So, I’m a legal gun owner and I am carrying in a public place. As I’m walking along, for some reason a police officer says he wants to have a chat. I’m a little confused about what my rights and responsibilities are. I’m not even sure what kind of contact this is. During this situation, I wish I had an Independent Program Attorney to advise me.
Thanks to Independent Program Attorney Richard Hayes walking by, I know I am involved in what’s called a voluntary contact. It’s based on the idea of consent, and a police officer just like any other regular person can walk up to you and ask you questions. It’s up to you to decide whether or not you want to stay in chat or just move on.
The question then becomes—in a voluntary contact do I have to tell the officer I’ve got a gun? In Colorado, whether or not you decide to talk with the police comes down to the situation. If they suspect you of crime or think that you may be under investigation, we suggest you make no statements.
So, the bottom line on the voluntary contact is you can either talk or walk.
This contact is very confusing. I’m a legal gun owner. I’m carrying legally in public, but a police officer stops me and asks for ID. He tells me stay right here and don’t go anywhere while he checks my ID and background. It sort of feels like an arrest but I don’t think it is. What does that law say about this?
This type of contact is called an involuntary detention. It seems like an arrest, but it’s not an arrest.

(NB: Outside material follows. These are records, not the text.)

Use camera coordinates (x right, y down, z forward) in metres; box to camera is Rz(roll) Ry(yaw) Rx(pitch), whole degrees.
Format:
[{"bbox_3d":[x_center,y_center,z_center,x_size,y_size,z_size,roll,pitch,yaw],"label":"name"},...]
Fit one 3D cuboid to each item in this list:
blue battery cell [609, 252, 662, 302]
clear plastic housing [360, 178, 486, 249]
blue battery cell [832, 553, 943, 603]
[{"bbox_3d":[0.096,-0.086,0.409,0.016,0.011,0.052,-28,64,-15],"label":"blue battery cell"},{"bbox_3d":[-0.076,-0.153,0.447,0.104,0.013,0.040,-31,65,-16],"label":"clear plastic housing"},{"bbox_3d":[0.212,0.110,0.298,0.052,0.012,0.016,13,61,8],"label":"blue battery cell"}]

It’s just temporary, and it’s based on the legal standard of reasonable suspicion or a reasonable articulable suspicion. That is, could an ordinary person can articulate or explain what they believe and why they believe it? They have to suspect that you have committed, or are about to commit a crime. So that’s what you’re being held for. It’s not an arrest; it’s an involuntary detention.
This raises the question—do I have to tell the officer about my gun?
The police must be able to articulate a reasonable suspicion in order to pat you down for a firearm. They also have to have a reasonable belief that you are armed and dangerous.
I don’t need a lawyer to tell me when a police contact is called an arrest. An arrest is based on probable cause. That’s when the police can articulate that you probably committed a crime. You’re going to be restrained and you’re gonna be disarmed. If you’re being arrested, and you’re carrying your firearm, move at the officer’s speed. You’re going to be disarmed. Don’t reach for your firearm, and if you don’t understand any of their instructions, the only thing that should move is your mouth for clarification.
You should invoke your right to have an attorney advise you prior to questioning and invoke your right to remain silent. Actually say—I’m invoking my right to remain silent. If you don’t invoke your rights, they can use your post arrest silence against you.
When you’re a responsible legal gun owner carrying legally in public, you have far more concerns than an unarmed person does. Hopefully, this video helped you identify the type of police contacts that you might encounter, gave you some ideas on how to manage that contact, and hopefully gave you some tips on how you and that officer can separate safer and more effectively.